#### Text for analysis
***

Crystallographic Studies.

Recombinant hSTING CTD (139‒379) was concentrated to 12.5 mg/mL in buffer containing 25 mM Hepes (pH 7.8), 150 mM NaCl, 2 mM TCEP; 3′2′-cGAMP was then mixed with STING CTD in a 1.2:1 molar ratio followed by incubation at room temperature for 30 min. Crystals were grown at 20 °C by the hanging-drop vapor diffusion method. The complex yielded needle-cluster crystals in buffer containing 0.2 M ammonium acetate, 0.1 M trisodium citrate (pH 5.8), and 25% (wt/vol) PEG 4,000. Crystals suitable for X-ray diffraction were obtained by further optimization through microseeding. The crystals were cryoprotected with crystallization buffer plus 20% ethylene glycol before being flash-frozen in liquid nitrogen. X-ray diffraction data were collected at the Structural Biology Center (Beamline 19ID) at Argonne National Laboratory. Diffraction data were processed with the HKL 3000 package (23). The structure was solved by molecular replacement from the structure of the apo hSTING (PDB ID code 4F9E), using the program suite PHENIX (24) and Coot (25). Refinement was performed after excluding 10% of the data for the R-free calculation. Data collection and refinement statistics are summarized in SI Appendix, Table S2. The coordinates have been deposited in the Research Collaboratory for Structural Bioinformatics protein data bank under PDB ID code 5BQX.

NMR Studies.

The cGAMP molecules were synthesized as described previously (9). All NMR experiments were performed on a Varian Inova-400 or Inova-600 spectrometer with a solution of cGAMP (9 mM) in deuterated pH 7.4 buffer (30 mM). The cGAMP molecules were dissolved in NaH₂PO₄/Na₂HPO₄/D₂O, evaporated, and then redissolved in D₂O. No aggregation was observed for all cGAMP molecules based on 1D ¹H NMR and temperature-dependent UV spectra. The NMR peaks were assigned based on ¹H/¹H gradient correlation spectroscopy (gCOSY), ¹H/¹³C heteronuclear single quantum correlation spectroscopy (HSQC), and ¹H/¹³C heteronuclear multiple bond correlation spectroscopy (HMBC) experiments. The distance constraints used to calculate the free-ligand conformation of the cGAMP molecules were obtained from rotating-frame Overhauser spectroscopy (ROESY) experiments. The proper mixing time for the ROESY experiments was determined by monitoring the build-up curves for the intensities of significant cross-peaks in ROESY with a mixing time ranging from 50 to 600 ms (SI Appendix, Figs. S2–S4). The mixing times used in the final ROESY experiments are 350, 300, and 250 ms for 2′3′-cGAMP, 3′2′-cGAMP, and 2′2′-cGAMP, respectively. For 2′3′-cGAMP and 3′2′-cGAMP, the guanosine methylene group was used as the reference with an interproton distance of 1.78 Å to calculate the distance constraints following (Intensity) α (distance)^–6. For 2′2′-cGAMP, the adenosine methylene group was used as the reference.

***

#### Extracted information
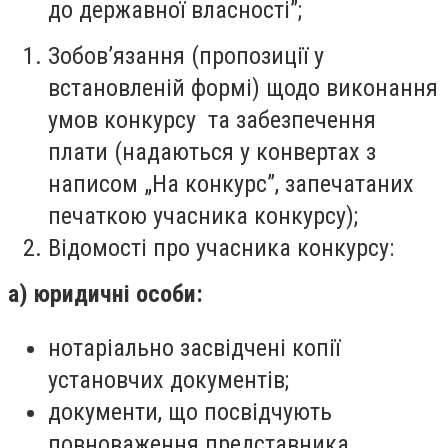
до державної власності”;
Зобов’язання (пропозиції у
встановленій формі) щодо виконання
умов конкурсу та забезпечення
плати (надаються у конвертах з
написом „На конкурс”, запечатаних
печаткою учасника конкурсу);
Відомості про учасника конкурсу:
а) юридичні особи:
нотаріально засвідчені копії
установчих документів;
документи, що посвідчують
повноваження представника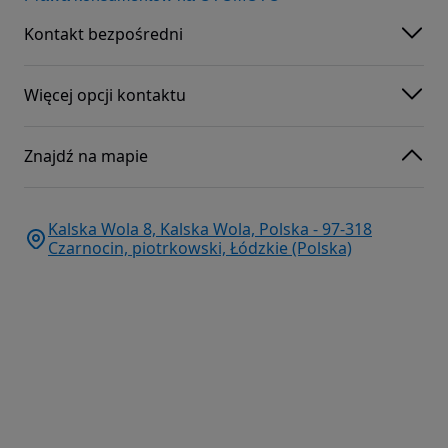
Kontakt bezpośredni
Więcej opcji kontaktu
Znajdź na mapie
Kalska Wola 8, Kalska Wola, Polska - 97-318
Czarnocin, piotrkowski, Łódzkie (Polska)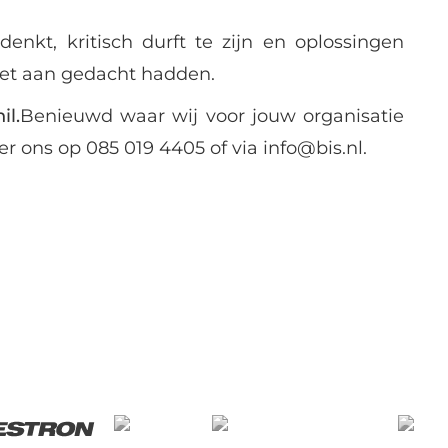
nkt, kritisch durft te zijn en oplossingen
iet aan gedacht hadden.
il.
Benieuwd waar wij voor jouw organisatie
 ons op 085 019 4405 of via info@bis.nl.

***

#### Work to be completed
Please pick up the methods text on STING and cGAMP after its final sentence and keep writing. The lines come from a different source than the methods text on STING and cGAMP.

#### Response below
Computational Studies.

All computational studies were carried out with Spartan '04 or '14. Conformational analyses were carried out by molecular mechanics force field (MMFF) with distance constraints obtained from the NMR studies. The geometries of the unique conformers were then optimized without distance constraints using Hartree‒Fock approximation with the 3–21G basis set. The resultant duplicated conformers were removed after alignment analyses with PyMOL 1.7. Equilibrium geometries were first calculated with distance constraints using the AM1 semiempirical method starting from the MMFF conformer geometry. The results were then optimized without distance constraints using density functional theory calculations with the Becke, three-parameter, Lee–Yang–Parr (B3LYP) functional and the 6–31G** basis set. The results were further refined by B3LYP/6–31+G* calculations. The computed geometries of the cGAMP molecules are consistent with the N/S conformations of the ribose units predicted by the observed coupling constants (26). The empirical and calculated interproton distances also agree with each other. The data for the dihedral angle-based conformation analyses are provided in SI Appendix, Tables S3–S5. The root-mean-square distances for the empirical and computed interproton distances are given in SI Appendix, Tables S6–S8. The relative energies and the statistics of the alignment of the conformers are listed in SI Appendix, Tables S9 and S10. The Cartesian coordinates of the computed equilibrium geometries of the cGAMP molecules are given in SI Appendix, Tables S11–S13.